**TASK TO COMPLETE:** Set down the lines that begin at the top of the records and end with the line containing "X5727Y604D02*", and drop every picture.
>>>>>
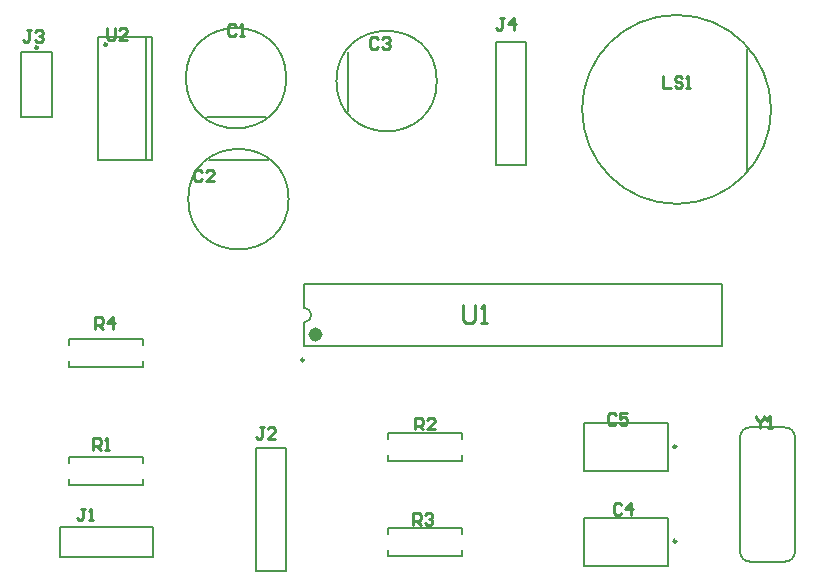
<source format=gto>
G04*
G04 #@! TF.GenerationSoftware,Altium Limited,Altium Designer,23.4.1 (23)*
G04*
G04 Layer_Color=65535*
%FSLAX42Y42*%
%MOMM*%
G71*
G04*
G04 #@! TF.SameCoordinates,1A2849D8-77FB-4551-9540-3E4ADE2B4543*
G04*
G04*
G04 #@! TF.FilePolarity,Positive*
G04*
G01*
G75*
%ADD10C,0.25*%
%ADD11C,0.20*%
%ADD12C,0.15*%
%ADD13C,0.60*%
%ADD14C,0.25*%
D10*
X6512Y1633D02*
G03*
X6512Y1633I-12J0D01*
G01*
X5727Y604D02*
G03*
X5727Y604I-12J0D01*
G01*
Y1404D02*
G03*
X5727Y1404I-12J0D01*
G01*
X322Y4783D02*
G03*
X322Y4783I-12J0D01*
G01*
X907Y4809D02*
G03*
X907Y4809I-12J0D01*
G01*
X2575Y2138D02*
G03*
X2575Y2138I-12J0D01*
G01*
D11*
X6732Y1485D02*
G03*
X6650Y1568I-82J0D01*
G01*
X6350Y1568D02*
G03*
X6267Y1485I0J-82D01*
G01*
Y515D02*
G03*
X6350Y432I82J-0D01*
G01*
X6650Y432D02*
G03*
X6732Y515I0J82D01*
G01*
X2573Y2456D02*
G03*
X2573Y2583I0J63D01*
G01*
X4203Y3788D02*
X4457D01*
Y4829D01*
X4203D02*
X4457D01*
X4203Y3788D02*
Y4829D01*
X3285Y1280D02*
Y1333D01*
X3915Y1467D02*
Y1520D01*
X3285Y1467D02*
Y1520D01*
X3915Y1280D02*
Y1333D01*
X3285Y1280D02*
X3915D01*
X3285Y1520D02*
X3915D01*
X6267Y515D02*
Y1485D01*
X6732Y515D02*
Y1485D01*
X6350Y432D02*
X6650D01*
X6350Y1568D02*
X6650D01*
X6350Y1568D02*
X6350Y1568D01*
X4944Y396D02*
Y803D01*
X5656Y396D02*
Y803D01*
X4944D02*
X5656D01*
X4944Y396D02*
X5656D01*
X4944Y1197D02*
Y1603D01*
X5656Y1197D02*
Y1603D01*
X4944D02*
X5656D01*
X4944Y1197D02*
X5656D01*
X3285Y480D02*
Y533D01*
X3915Y667D02*
Y720D01*
X3285Y667D02*
Y720D01*
X3915Y480D02*
Y533D01*
X3285Y480D02*
X3915D01*
X3285Y720D02*
X3915D01*
X2173Y353D02*
Y1394D01*
X2427D01*
Y353D02*
Y1394D01*
X2173Y353D02*
X2427D01*
X585Y1080D02*
Y1133D01*
X1215Y1267D02*
Y1320D01*
X585Y1267D02*
Y1320D01*
X1215Y1080D02*
Y1133D01*
X585Y1080D02*
X1215D01*
X585Y1320D02*
X1215D01*
X1294Y473D02*
Y727D01*
X507Y473D02*
Y727D01*
Y473D02*
X1294D01*
X507Y727D02*
X1294D01*
X585Y2080D02*
Y2133D01*
X1215Y2267D02*
Y2320D01*
X585Y2267D02*
Y2320D01*
X1215Y2080D02*
Y2133D01*
X585Y2080D02*
X1215D01*
X585Y2320D02*
X1215D01*
X443Y4197D02*
Y4743D01*
X176Y4197D02*
X443D01*
X176D02*
Y4743D01*
X443D01*
X1290Y3834D02*
Y4874D01*
X830Y3834D02*
X1290D01*
X830D02*
Y4874D01*
Y4874D02*
X1290D01*
X1240Y3834D02*
Y4874D01*
X1770Y3828D02*
X2270D01*
X1750Y4197D02*
X2250D01*
X2948Y4250D02*
Y4750D01*
X2573Y2254D02*
X6113D01*
X2573Y2784D02*
X6113D01*
X2573Y2254D02*
Y2456D01*
Y2583D02*
Y2784D01*
X6113Y2254D02*
Y2784D01*
X6330Y3750D02*
Y4770D01*
D12*
X2445Y3500D02*
G03*
X2445Y3500I-425J0D01*
G01*
X2425Y4525D02*
G03*
X2425Y4525I-425J0D01*
G01*
X3700Y4500D02*
G03*
X3700Y4500I-425J0D01*
G01*
X6530Y4260D02*
G03*
X6530Y4260I-800J0D01*
G01*
D13*
X2703Y2354D02*
G03*
X2703Y2354I-30J0D01*
G01*
D14*
X6403Y1660D02*
Y1643D01*
X6437Y1610D01*
X6470Y1643D01*
Y1660D01*
X6437Y1610D02*
Y1560D01*
X6503D02*
X6537D01*
X6520D01*
Y1660D01*
X6503Y1643D01*
X907Y4950D02*
Y4867D01*
X923Y4850D01*
X957D01*
X973Y4867D01*
Y4950D01*
X1073Y4850D02*
X1007D01*
X1073Y4917D01*
Y4933D01*
X1057Y4950D01*
X1023D01*
X1007Y4933D01*
X3918Y2606D02*
Y2479D01*
X3944Y2454D01*
X3995D01*
X4020Y2479D01*
Y2606D01*
X4071Y2454D02*
X4122D01*
X4096D01*
Y2606D01*
X4071Y2581D01*
X807Y2400D02*
Y2500D01*
X857D01*
X873Y2483D01*
Y2450D01*
X857Y2433D01*
X807D01*
X840D02*
X873Y2400D01*
X957D02*
Y2500D01*
X907Y2450D01*
X973D01*
X3497Y740D02*
Y840D01*
X3547D01*
X3563Y823D01*
Y790D01*
X3547Y773D01*
X3497D01*
X3530D02*
X3563Y740D01*
X3597Y823D02*
X3613Y840D01*
X3647D01*
X3663Y823D01*
Y807D01*
X3647Y790D01*
X3630D01*
X3647D01*
X3663Y773D01*
Y757D01*
X3647Y740D01*
X3613D01*
X3597Y757D01*
X3517Y1550D02*
Y1650D01*
X3567D01*
X3583Y1633D01*
Y1600D01*
X3567Y1583D01*
X3517D01*
X3550D02*
X3583Y1550D01*
X3683D02*
X3617D01*
X3683Y1617D01*
Y1633D01*
X3667Y1650D01*
X3633D01*
X3617Y1633D01*
X793Y1380D02*
Y1480D01*
X843D01*
X860Y1463D01*
Y1430D01*
X843Y1413D01*
X793D01*
X827D02*
X860Y1380D01*
X893D02*
X927D01*
X910D01*
Y1480D01*
X893Y1463D01*
X5613Y4540D02*
Y4440D01*
X5680D01*
X5780Y4523D02*
X5763Y4540D01*
X5730D01*
X5713Y4523D01*
Y4507D01*
X5730Y4490D01*
X5763D01*
X5780Y4473D01*
Y4457D01*
X5763Y4440D01*
X5730D01*
X5713Y4457D01*
X5813Y4440D02*
X5847D01*
X5830D01*
Y4540D01*
X5813Y4523D01*
X4270Y5031D02*
X4237D01*
X4254D01*
Y4948D01*
X4237Y4931D01*
X4221D01*
X4204Y4948D01*
X4354Y4931D02*
Y5031D01*
X4304Y4981D01*
X4370D01*
X263Y4930D02*
X230D01*
X247D01*
Y4847D01*
X230Y4830D01*
X213D01*
X197Y4847D01*
X297Y4913D02*
X313Y4930D01*
X347D01*
X363Y4913D01*
Y4897D01*
X347Y4880D01*
X330D01*
X347D01*
X363Y4863D01*
Y4847D01*
X347Y4830D01*
X313D01*
X297Y4847D01*
X2233Y1570D02*
X2200D01*
X2217D01*
Y1487D01*
X2200Y1470D01*
X2183D01*
X2167Y1487D01*
X2333Y1470D02*
X2267D01*
X2333Y1537D01*
Y1553D01*
X2317Y1570D01*
X2283D01*
X2267Y1553D01*
X720Y880D02*
X687D01*
X703D01*
Y797D01*
X687Y780D01*
X670D01*
X653Y797D01*
X753Y780D02*
X787D01*
X770D01*
Y880D01*
X753Y863D01*
X5213Y1673D02*
X5197Y1690D01*
X5163D01*
X5147Y1673D01*
Y1607D01*
X5163Y1590D01*
X5197D01*
X5213Y1607D01*
X5313Y1690D02*
X5247D01*
Y1640D01*
X5280Y1657D01*
X5297D01*
X5313Y1640D01*
Y1607D01*
X5297Y1590D01*
X5263D01*
X5247Y1607D01*
X5263Y913D02*
X5247Y930D01*
X5213D01*
X5197Y913D01*
Y847D01*
X5213Y830D01*
X5247D01*
X5263Y847D01*
X5347Y830D02*
Y930D01*
X5297Y880D01*
X5363D01*
X3203Y4853D02*
X3187Y4870D01*
X3153D01*
X3137Y4853D01*
Y4787D01*
X3153Y4770D01*
X3187D01*
X3203Y4787D01*
X3237Y4853D02*
X3253Y4870D01*
X3287D01*
X3303Y4853D01*
Y4837D01*
X3287Y4820D01*
X3270D01*
X3287D01*
X3303Y4803D01*
Y4787D01*
X3287Y4770D01*
X3253D01*
X3237Y4787D01*
X1713Y3733D02*
X1697Y3750D01*
X1663D01*
X1647Y3733D01*
Y3667D01*
X1663Y3650D01*
X1697D01*
X1713Y3667D01*
X1813Y3650D02*
X1747D01*
X1813Y3717D01*
Y3733D01*
X1797Y3750D01*
X1763D01*
X1747Y3733D01*
X2000Y4963D02*
X1983Y4980D01*
X1950D01*
X1933Y4963D01*
Y4897D01*
X1950Y4880D01*
X1983D01*
X2000Y4897D01*
X2033Y4880D02*
X2067D01*
X2050D01*
Y4980D01*
X2033Y4963D01*
M02*

</source>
<<<<<
**EXERCISE ANSWER:**
<source format=gto>
G04*
G04 #@! TF.GenerationSoftware,Altium Limited,Altium Designer,23.4.1 (23)*
G04*
G04 Layer_Color=65535*
%FSLAX42Y42*%
%MOMM*%
G71*
G04*
G04 #@! TF.SameCoordinates,1A2849D8-77FB-4551-9540-3E4ADE2B4543*
G04*
G04*
G04 #@! TF.FilePolarity,Positive*
G04*
G01*
G75*
%ADD10C,0.25*%
%ADD11C,0.20*%
%ADD12C,0.15*%
%ADD13C,0.60*%
%ADD14C,0.25*%
D10*
X6512Y1633D02*
G03*
X6512Y1633I-12J0D01*
G01*
X5727Y604D02*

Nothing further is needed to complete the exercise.